I have run into an issue where helm install
ing my charts will work fine, but when I go to restart the system, the nvidia gpu operator will fail to validate.
Bootstrapping is simple:
$ microk8s enable gpu
< watching dashboard for all the pods to turn green >
$ microk8s helm install -n morpheus morpheus-ai-engine morpheus-ai-engine
< watching for the morpheus pods to turn green >
Now I can check if the ai-engine
pod has GPU access:
$ kubectl exec ai-engine-897d65cff-b2trz -- nvidia-smi
Wed Feb 22 16:35:32 2023
+-----------------------------------------------------------------------------+
| NVIDIA-SMI 525.78.01 Driver Version: 525.78.01 CUDA Version: 12.0 |
|-------------------------------+----------------------+----------------------+
| GPU Name Persistence-M| Bus-Id Disp.A | Volatile Uncorr. ECC |
| Fan Temp Perf Pwr:Usage/Cap| Memory-Usage | GPU-Util Compute M. |
| | | MIG M. |
|===============================+======================+======================|
| 0 Quadro P400 Off | 00000000:04:00.0 Off | N/A |
| 0% 38C P8 N/A / 30W | 98MiB / 2048MiB | 0% Default |
| | | N/A |
+-------------------------------+----------------------+----------------------+
+-----------------------------------------------------------------------------+
| Processes: |
| GPU GI CI PID Type Process name GPU Memory |
| ID ID Usage |
|=============================================================================|
+-----------------------------------------------------------------------------+
Running the test vector-add pod returns a Test PASSED
.
The trouble comes when I restart microk8s.
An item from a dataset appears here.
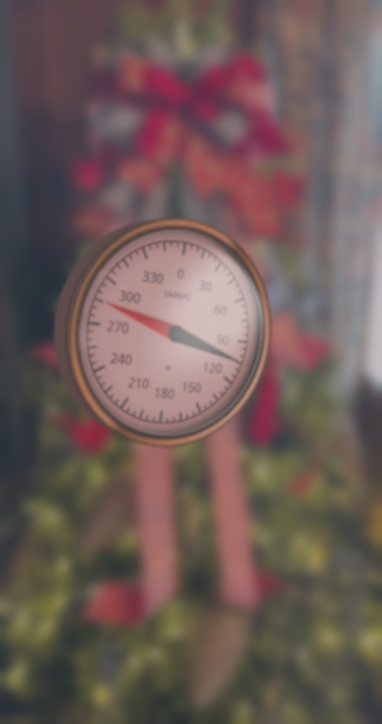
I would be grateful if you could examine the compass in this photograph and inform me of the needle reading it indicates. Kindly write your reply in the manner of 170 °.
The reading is 285 °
The nvidia-device-plugin-validator
pod fails to load with an UnexpectedAdmissionError
claiming that no GPUs are available. And running nvidia-smi
in the ai-engine
pod returns a "command not found". The vector-add test pod won't start due to insufficient GPUs.
But if I uninstall the ai-engine
chart and restart microk8s (waiting for the gpu operator pods to all turn green), I can then reinstall ai-engine
and it works fine again, as does the vector-add test.